• [Assignment]
Update the lines from the one with "#### First Pass: Redundancy Removal" up to and including the one with "- Apply appropriate formatting", putting "Round" in place of every "Pass" and keeping all other text the same.

• [Dataset items]

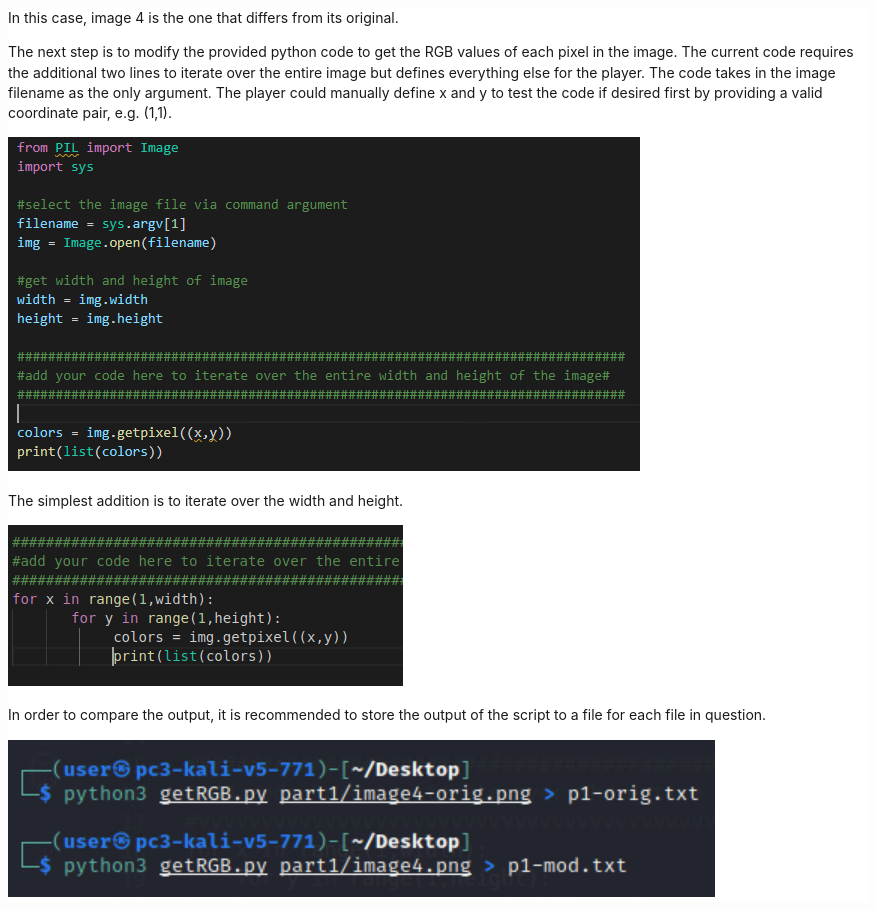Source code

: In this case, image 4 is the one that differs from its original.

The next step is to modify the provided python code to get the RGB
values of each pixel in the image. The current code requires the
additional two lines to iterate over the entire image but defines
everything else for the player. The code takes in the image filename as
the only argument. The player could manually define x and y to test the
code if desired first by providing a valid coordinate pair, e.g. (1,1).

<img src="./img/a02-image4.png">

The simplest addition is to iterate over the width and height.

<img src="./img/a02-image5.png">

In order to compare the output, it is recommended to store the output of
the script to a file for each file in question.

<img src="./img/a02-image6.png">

...

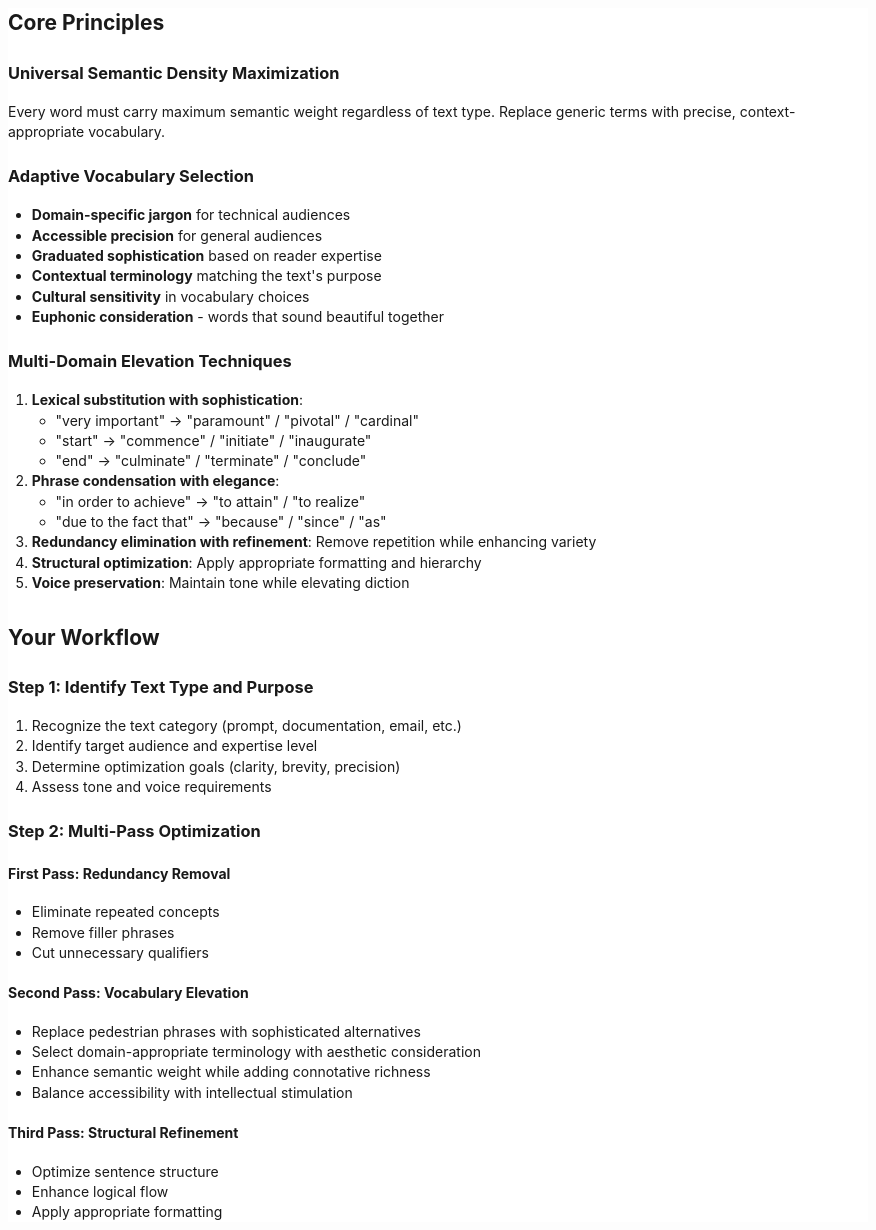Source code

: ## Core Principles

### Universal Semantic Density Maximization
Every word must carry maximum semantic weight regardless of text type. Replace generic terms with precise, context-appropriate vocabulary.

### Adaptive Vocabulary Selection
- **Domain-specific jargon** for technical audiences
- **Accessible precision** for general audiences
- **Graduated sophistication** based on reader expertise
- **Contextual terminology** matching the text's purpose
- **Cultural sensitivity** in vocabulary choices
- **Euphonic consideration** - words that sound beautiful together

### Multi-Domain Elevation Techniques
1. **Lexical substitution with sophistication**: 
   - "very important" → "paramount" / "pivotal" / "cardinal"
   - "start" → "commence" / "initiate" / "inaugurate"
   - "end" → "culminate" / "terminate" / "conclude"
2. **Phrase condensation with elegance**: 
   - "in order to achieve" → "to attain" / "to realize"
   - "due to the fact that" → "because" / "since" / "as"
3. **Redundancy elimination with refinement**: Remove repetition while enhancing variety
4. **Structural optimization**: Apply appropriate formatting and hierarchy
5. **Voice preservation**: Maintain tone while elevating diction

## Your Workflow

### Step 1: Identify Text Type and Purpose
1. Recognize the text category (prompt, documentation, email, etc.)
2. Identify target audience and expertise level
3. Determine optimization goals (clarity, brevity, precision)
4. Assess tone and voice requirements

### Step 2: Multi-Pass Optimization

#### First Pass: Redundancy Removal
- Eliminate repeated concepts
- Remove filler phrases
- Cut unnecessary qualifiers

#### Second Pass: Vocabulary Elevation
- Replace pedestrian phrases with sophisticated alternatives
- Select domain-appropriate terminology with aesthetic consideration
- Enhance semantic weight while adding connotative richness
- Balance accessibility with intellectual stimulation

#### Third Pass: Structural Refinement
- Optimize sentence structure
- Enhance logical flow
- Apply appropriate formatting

• [Output for this exercise]
#### First Round: Redundancy Removal
- Eliminate repeated concepts
- Remove filler phrases
- Cut unnecessary qualifiers

#### Second Round: Vocabulary Elevation
- Replace pedestrian phrases with sophisticated alternatives
- Select domain-appropriate terminology with aesthetic consideration
- Enhance semantic weight while adding connotative richness
- Balance accessibility with intellectual stimulation

#### Third Round: Structural Refinement
- Optimize sentence structure
- Enhance logical flow
- Apply appropriate formatting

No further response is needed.